The coronavirus pandemic exposed major long-standing problems in the U.S. food system. Harvard and Vermont Law Schools’ “Urgent Call for a U.S. National Food Strategy: An Update to the Blueprint” identifies a framework to create more effective and coordinated policy solutions.
The COVID-19 pandemic brought the U.S. food system to the brink of catastrophic collapse, but the problems exposed were present long before the coronavirus arrived in the United States.
For years, food policy experts have warned of a crisis in the nation’s food system, which is riddled with weaknesses, inefficiencies, and injustices and suffers from an arcane and fragmented regulatory regime. Government shutdowns and the public health impacts of COVID-19 exacerbated and turned a spotlight on many long-standing problems.
“The major food system challenges made so obvious by COVID-19—soaring rates of food insecurity, disproportionate impacts to underserved and BIPOC communities, inadequately protected food system workers, staggering amounts of lost income for farmers, and enormous food waste—already existed before the pandemic at crisis levels, “ said Laurie Beyranevand, Director of the Center for Agriculture and Food Systems and Professor of Law at Vermont Law School. “These injustices and failures persist because we lack formal structures for coordination making federal solutions piecemeal, incremental and responsive, rather than comprehensive, strategic, and proactive.”
A national food strategy would provide a framework to identify and address these shortcomings and encourage a transition to a more just, fair, efficient, and economically-resilient food system.
Today, Vermont Law School’s Center for Agriculture and Food Systems (CAFS) and Harvard Law School’s Food Law and Policy Clinic (FLPC) released “The Urgent Call for a U.S. National Food Strategy: An Update to the Blueprint.” Given the worsening challenges facing the food system—current threats like the COVID-19 pandemic and long term threats like climate change— CAFS and FLPC advocate for a coordinated approach to policymaking that helps identify our national food system priorities and provides opportunities for stakeholders and the public to give feedback on how to navigate the tradeoffs inherent in food policymaking.
The United States currently lacks a mechanism to address the interconnected economic, health, environmental, and equity issues inherent in the food system.
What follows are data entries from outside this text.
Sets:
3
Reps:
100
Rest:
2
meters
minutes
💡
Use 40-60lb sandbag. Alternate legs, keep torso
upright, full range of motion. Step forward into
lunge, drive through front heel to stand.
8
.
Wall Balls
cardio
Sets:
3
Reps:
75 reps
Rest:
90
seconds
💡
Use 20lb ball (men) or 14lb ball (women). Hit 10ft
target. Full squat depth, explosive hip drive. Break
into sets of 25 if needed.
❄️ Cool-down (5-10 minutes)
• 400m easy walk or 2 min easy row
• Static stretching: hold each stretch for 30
Instead, the American food system is governed by a poorly-coordinated patchwork of federal, state, tribal, and local laws, administered by agencies with overlapping duties that result in inefficiencies and yield unintended consequences. A coordinated strategy at the federal level would streamline food system policy.
“If we are going to solve the issues plaguing our food system, we will need commitment and coordination from all levels and branches of government, and participation from a diverse range of stakeholders, including farm and food system workers, advocates that regularly address food insecurity and environmental issues, and the general public,” said Emily Broad Leib, Faculty Director of FLPC and Clinical Professor of Law at Harvard Law School. “We have seen this sort of cohesive national action before with the response to 9/11 and with the National Strategy for HIV/AIDS. The COVID-19 pandemic has unearthed a food crisis that merits a similar response, a response that will also work to address long-standing inequities in our food system well beyond the current crises,” Broad Leib concluded.
The new report builds on the Blueprint for a National Food Strategy, a roadmap for how the federal government can and should develop a U.S. national food strategy, published by FLPC and CAFS in 2017. Since then, some federal agencies have taken incremental steps to coordinate on discrete food system issues, but no initiative has led to a comprehensive strategy for coordinating policies that impact the food system.
The Urgent Call for a U.S. National Food Strategy: An Update to the Blueprint revisits other national strategies that provide guidance and concrete examples for building a national food strategy. It provides updates on food strategies in those countries, including an accelerated approach in the United Kingdom, and the launch of a new coordinated national food policy in Canada. The updated report also examines the stresses put on the U.S. food system by the coronavirus pandemic, emphasizing how the government’s fragmented and delayed response reflects the ongoing problems related to uncoordinated food system planning and policymaking.
The report recommends that a national food strategy incorporate the following principles:
- Leadership and interagency coordination to draft and implement the strategy.
- Participation from state and local governments and a diverse range of stakeholders.
- Transparency, accountability, and enforceability in the national food strategy drafting and implementation.
- Durability to maintain focus on long-term priorities and withstand changes in the presidential administration and Congress.